When the Oct. 1 liability shift deadline comes around, McKee said that terminals supporting EMV chip cards “will be far from ubiquitous.” Some large retailers will be ready, he said, but not small and medium-sized stores. It will take until 2017 or beyond to see terminal penetration rates of 90%, he estimated.

The EMV-Connection Web site says there are 12 million point-of-sale terminals in the U.S. and 1.2 billion payment cards. As of December 2013, only 20 million chip cards had been issued to U.S. consumers, according to the site.

McKee said one reason that adoption of chip cards has not moved faster in the U.S. is that merchants expected the card processors to extend the Oct. 1 deadline. But then, in late 2013, the Target breach “started a frenzy of activity” toward chip card adoption, he said.

==*==

### [Objective A]
Set down everything in the chip card passage from "The EMV-Connection Web" down to "adoption, he said.".
### [Objective B]
According to the EMV-Connection Web site, how many point-of-sale terminals are there in the U.S.?
The records are not needed for the tasks.

### [Extracted material]
==*==

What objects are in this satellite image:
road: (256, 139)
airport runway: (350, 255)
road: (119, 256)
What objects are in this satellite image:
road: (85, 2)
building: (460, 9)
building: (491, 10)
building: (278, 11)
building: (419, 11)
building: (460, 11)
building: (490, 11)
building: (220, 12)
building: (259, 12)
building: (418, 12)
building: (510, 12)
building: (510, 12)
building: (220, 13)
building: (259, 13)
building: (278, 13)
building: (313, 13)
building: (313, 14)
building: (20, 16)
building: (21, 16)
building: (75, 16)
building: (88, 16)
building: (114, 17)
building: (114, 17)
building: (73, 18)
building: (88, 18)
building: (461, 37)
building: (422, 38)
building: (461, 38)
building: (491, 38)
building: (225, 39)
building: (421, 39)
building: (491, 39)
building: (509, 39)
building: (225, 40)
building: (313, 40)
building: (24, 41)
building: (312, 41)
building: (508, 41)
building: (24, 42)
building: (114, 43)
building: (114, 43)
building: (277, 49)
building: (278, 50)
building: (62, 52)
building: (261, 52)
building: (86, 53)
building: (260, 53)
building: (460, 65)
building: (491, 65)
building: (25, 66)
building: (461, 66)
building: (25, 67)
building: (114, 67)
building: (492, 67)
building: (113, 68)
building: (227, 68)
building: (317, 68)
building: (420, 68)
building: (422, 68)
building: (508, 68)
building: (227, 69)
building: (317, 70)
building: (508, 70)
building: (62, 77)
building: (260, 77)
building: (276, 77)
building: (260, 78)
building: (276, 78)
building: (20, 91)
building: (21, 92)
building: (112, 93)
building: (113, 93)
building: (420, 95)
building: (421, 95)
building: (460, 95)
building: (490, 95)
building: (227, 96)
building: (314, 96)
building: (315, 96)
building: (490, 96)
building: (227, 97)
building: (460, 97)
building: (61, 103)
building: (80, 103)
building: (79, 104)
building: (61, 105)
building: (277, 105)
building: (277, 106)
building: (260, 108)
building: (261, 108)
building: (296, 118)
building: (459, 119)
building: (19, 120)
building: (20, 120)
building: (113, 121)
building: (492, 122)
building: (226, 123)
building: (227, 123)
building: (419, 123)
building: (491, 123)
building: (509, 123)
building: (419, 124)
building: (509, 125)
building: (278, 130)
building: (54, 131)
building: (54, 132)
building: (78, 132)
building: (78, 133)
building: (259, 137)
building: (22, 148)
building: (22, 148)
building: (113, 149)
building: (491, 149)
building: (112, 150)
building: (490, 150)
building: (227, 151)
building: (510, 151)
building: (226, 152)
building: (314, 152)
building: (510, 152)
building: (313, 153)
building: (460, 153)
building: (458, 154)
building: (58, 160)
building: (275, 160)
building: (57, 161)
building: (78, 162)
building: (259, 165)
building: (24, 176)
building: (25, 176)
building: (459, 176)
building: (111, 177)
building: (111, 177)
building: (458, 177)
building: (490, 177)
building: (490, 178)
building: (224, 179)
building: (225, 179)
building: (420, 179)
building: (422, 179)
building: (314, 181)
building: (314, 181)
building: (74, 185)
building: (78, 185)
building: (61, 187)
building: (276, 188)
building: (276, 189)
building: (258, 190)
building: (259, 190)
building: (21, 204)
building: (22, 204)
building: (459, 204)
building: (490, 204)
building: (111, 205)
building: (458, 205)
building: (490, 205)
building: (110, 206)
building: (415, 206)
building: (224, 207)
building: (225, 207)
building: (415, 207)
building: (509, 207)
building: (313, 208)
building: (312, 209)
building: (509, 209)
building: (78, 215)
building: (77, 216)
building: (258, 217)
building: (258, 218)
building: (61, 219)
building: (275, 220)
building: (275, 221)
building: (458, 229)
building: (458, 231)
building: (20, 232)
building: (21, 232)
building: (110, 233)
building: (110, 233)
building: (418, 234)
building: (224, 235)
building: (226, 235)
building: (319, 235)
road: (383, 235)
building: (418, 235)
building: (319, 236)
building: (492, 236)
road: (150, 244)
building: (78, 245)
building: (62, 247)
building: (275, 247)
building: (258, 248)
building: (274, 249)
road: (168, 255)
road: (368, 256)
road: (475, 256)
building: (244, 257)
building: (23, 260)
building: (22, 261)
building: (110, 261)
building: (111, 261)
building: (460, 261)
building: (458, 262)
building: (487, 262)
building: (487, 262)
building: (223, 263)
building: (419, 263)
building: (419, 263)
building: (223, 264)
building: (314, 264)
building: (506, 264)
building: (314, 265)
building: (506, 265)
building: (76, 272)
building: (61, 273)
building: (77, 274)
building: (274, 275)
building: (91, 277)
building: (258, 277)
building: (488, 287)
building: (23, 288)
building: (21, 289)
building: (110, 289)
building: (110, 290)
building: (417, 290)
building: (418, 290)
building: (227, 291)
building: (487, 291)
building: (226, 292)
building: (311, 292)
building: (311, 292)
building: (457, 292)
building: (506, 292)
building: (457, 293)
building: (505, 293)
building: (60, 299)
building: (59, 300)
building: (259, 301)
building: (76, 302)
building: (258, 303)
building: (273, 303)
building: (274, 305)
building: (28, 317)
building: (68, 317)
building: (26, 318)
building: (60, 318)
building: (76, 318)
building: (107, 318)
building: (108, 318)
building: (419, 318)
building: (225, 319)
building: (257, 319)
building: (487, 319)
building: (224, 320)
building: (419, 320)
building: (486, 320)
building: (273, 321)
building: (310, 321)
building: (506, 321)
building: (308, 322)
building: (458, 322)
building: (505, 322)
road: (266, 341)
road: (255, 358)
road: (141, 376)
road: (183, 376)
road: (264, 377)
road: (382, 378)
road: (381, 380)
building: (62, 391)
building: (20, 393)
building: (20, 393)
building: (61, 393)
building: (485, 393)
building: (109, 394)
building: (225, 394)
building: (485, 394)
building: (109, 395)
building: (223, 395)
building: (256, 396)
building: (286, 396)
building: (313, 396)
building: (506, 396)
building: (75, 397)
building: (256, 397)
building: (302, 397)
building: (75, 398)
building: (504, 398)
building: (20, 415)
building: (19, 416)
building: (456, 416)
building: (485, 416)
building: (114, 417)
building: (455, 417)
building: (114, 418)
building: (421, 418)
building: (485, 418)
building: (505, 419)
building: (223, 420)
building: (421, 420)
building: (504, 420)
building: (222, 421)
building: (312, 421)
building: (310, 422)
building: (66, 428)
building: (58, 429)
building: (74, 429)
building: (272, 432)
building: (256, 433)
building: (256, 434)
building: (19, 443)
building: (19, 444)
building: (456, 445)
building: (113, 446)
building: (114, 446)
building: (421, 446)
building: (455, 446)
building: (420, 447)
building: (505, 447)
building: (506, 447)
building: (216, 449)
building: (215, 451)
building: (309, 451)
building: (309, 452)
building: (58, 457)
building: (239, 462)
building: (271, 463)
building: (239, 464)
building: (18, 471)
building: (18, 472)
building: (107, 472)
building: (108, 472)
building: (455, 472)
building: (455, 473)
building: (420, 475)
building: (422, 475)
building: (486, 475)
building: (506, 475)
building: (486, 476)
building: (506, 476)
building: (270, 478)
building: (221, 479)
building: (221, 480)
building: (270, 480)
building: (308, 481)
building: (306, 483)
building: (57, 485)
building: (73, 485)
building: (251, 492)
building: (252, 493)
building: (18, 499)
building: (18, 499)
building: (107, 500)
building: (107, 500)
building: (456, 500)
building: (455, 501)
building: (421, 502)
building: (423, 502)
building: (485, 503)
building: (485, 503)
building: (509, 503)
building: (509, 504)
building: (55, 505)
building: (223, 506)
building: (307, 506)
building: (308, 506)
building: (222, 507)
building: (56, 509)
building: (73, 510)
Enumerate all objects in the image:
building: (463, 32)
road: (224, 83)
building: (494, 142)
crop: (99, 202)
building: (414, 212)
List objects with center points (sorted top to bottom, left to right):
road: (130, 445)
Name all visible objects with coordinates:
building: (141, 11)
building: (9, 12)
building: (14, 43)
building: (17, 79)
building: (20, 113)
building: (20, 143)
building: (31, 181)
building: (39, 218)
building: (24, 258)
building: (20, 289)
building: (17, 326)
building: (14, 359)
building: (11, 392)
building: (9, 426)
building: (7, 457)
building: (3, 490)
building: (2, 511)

==*==

### [Complete answer A]
The EMV-Connection Web site says there are 12 million point-of-sale terminals in the U.S. and 1.2 billion payment cards. As of December 2013, only 20 million chip cards had been issued to U.S. consumers, according to the site.

McKee said one reason that adoption of chip cards has not moved faster in the U.S. is that merchants expected the card processors to extend the Oct. 1 deadline. But then, in late 2013, the Target breach “started a frenzy of activity” toward chip card adoption, he said.

### [Complete answer B]
12 million